→ Requirement 1:
Could you update the soil test forum thread, reproducing the part that opens with the words containing "I have no idea" and closes with "their soil issues?", with "gypsum" changed to "calcium sulfate"?
→ Requirement 2:
How would the forum thread about soil test results go on? Continue it from its final line.

→ Document segment:
# Welp… This is frustrating and confusing! What the heck is going on??



## Scagfreedom48z+ (Oct 6, 2018)

I have no idea what the heck is going on with my soil. It's literally like flushing money down the toilet. That's basically how it's making me feel. For the last 2 years, I have been applying 2 lbs of SOP and TSP every month during the growing months. 2 years! Calcium, I've applied a crap ton of gypsum so it wouldnt mess with the PH, to increase the calcium since it's low. These are the results from 2021 and 2022, they are pretty much the same! Wth am I doing wrong here? Is it leaching? Is it binding? I received the 2022 results today and it basically felt like digging out the end of the driveway and then having the town plow, throw another 3 ft at your feet. Has anyone seen this result after attempting to rectify their soil issues?


----------



## ABC123 (Jul 14, 2017)

what depth are you taking this soil at?


----------



## Scagfreedom48z+ (Oct 6, 2018)

ABC123 said:


> what depth are you taking this soil at?


It varies…. It's Mass and most of soil around here is pretty rocky with gravel. There areas, I can get 
3-4" samples and others over 8". But the common ground is in the 3-6 ish range. I just can't get any deeper or I run the chance of denting the mouth of the soil probe.


----------



## Lawn Whisperer (Feb 15, 2021)

I remember this from last year. I had a feeling you were going to get the same results.
I didn't agree with the amount of p and k you were applying, 7lbs of P and K annually. Those were just outrageous amounts.

Are you removing the top part of the soil samples? Or do you include the whole sample including the top few inches? How much thatch is in your soil. Your soil depth samples should be consistent, 0-4" or 0-6" throughout, it's not necessary to go deeper for lawns.


----------



## Scagfreedom48z+ (Oct 6, 2018)

Lawn Whisperer said:


> I remember this from last year. I had a feeling you were going to get the same results.
> I didn't agree with the amount of p and k you were applying, 7lbs of P and K annually. Those were just outrageous amounts.
> 
> Are you removing the top part of the soil samples? Or do you include the whole sample including the top few inches? How much thatch is in your soil. Your soil depth samples should be consistent, 0-4" or 0-6" throughout, it's not necessary to go deeper for lawns.

→ Given entries:
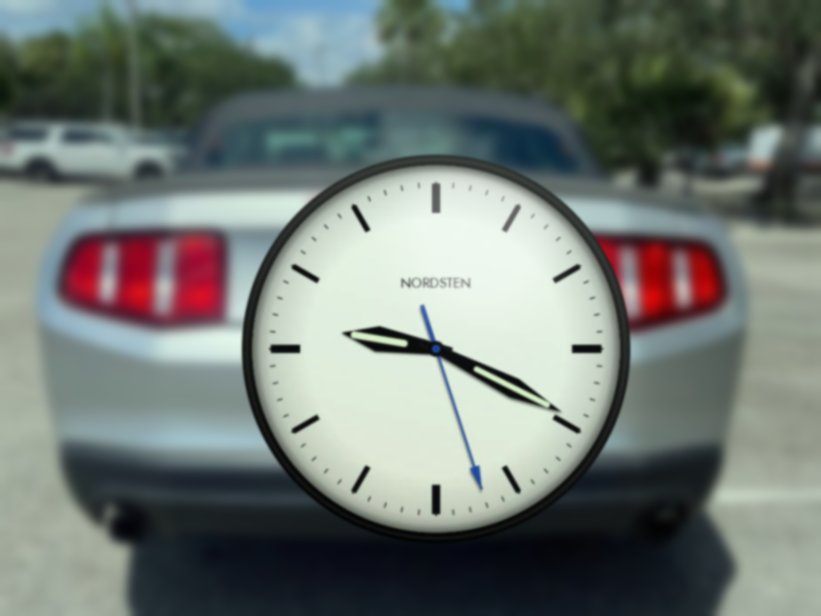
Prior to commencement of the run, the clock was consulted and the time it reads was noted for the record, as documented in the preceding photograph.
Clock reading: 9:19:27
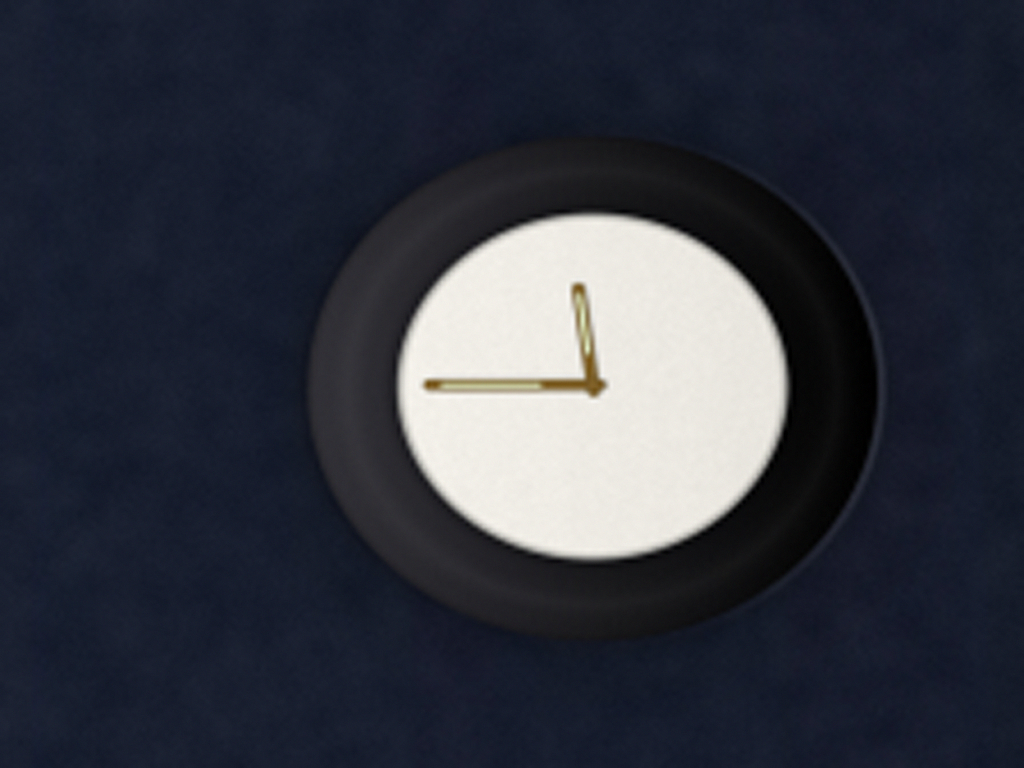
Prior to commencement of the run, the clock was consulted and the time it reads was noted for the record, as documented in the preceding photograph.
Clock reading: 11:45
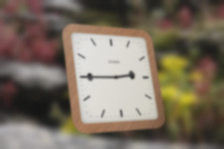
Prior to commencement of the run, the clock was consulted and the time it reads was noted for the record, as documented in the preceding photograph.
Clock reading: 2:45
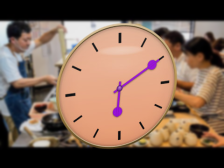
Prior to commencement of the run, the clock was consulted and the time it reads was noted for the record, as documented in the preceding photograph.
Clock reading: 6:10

→ Response 1:
I have no idea what the heck is going on with my soil. It's literally like flushing money down the toilet. That's basically how it's making me feel. For the last 2 years, I have been applying 2 lbs of SOP and TSP every month during the growing months. 2 years! Calcium, I've applied a crap ton of calcium sulfate so it wouldnt mess with the PH, to increase the calcium since it's low. These are the results from 2021 and 2022, they are pretty much the same! Wth am I doing wrong here? Is it leaching? Is it binding? I received the 2022 results today and it basically felt like digging out the end of the driveway and then having the town plow, throw another 3 ft at your feet. Has anyone seen this result after attempting to rectify their soil issues?

→ Response 2:
Yes I remember you chimed in last year. So I've overseeded the last 2 years and have dethatched the last 2 fall seasons to open the canopy. I also mowed lower last fall to reduce the snow mold and winter die off, so the thatch wasn't a big issue. I also removed the top layer of spongy thatch that the detached couldn't get to when I took my samples. The rest of the samples that I got from the probe, I did include.

I agree with you, these numbers just don't add up. I don't know if these numbers are telling the full story and the numbers are actually higher than what the test results are showing but the amount of p&k that I've put down the last couple of years, should have moved up the needle much higher than this. I'm stumped as what I should do this season. Should I keep putting down p,k,c? Frustrating


----------



## ABC123 (Jul 14, 2017)

I'd try another lab just to make sure.


----------



## Scagfreedom48z+ (Oct 6, 2018)

ABC123 said:


> I'd try another lab just to make sure.


Interesting you say that because I was thinking the same. Someone else just recently posted a umass spoil test and it's pretty close in numbers as mine. Coincidence? Maybe but my last 3 year test results don't make much sense. I didn't post 2020's but it was pretty close to being the same, slight changes.


----------



## Ridgerunner (May 16, 2017)

It is extremely important the soil samples be at a consistent depth and in sufficient quantity. For lawns 4" is recommended, but 3" if that's the best you can get will do. Mark your probe for 4" and don't go deeper. If you can't get the probe down to 4", move a few inches and try again. Use only those samples that meet the 4" depth and discard anything that doesn't. Also, you should take at least 6-8 samples for every 3000 sq ft of lawn.


----------



## Scagfreedom48z+ (Oct 6, 2018)

Ridgerunner said:


> It is extremely important the soil samples be at a consistent depth and in sufficient quantity. For lawns 4" is recommended, but 3" if that's the best you can get will do. Mark your probe for 4" and don't go deeper. If you can't get the probe down to 4", move a few inches and try again. Use only those samples that meet the 4" depth and discard anything that doesn't. Also, you should take at least 6-8 samples for every 3000 sq ft of lawn.


I will usually fill a 5 gallon bucket about halfway by the time I'm done taking the samples. I would say that 85% of the soil samples are about the same length every time. Would the other samples that exceed that typical length really throw the numbers off that much?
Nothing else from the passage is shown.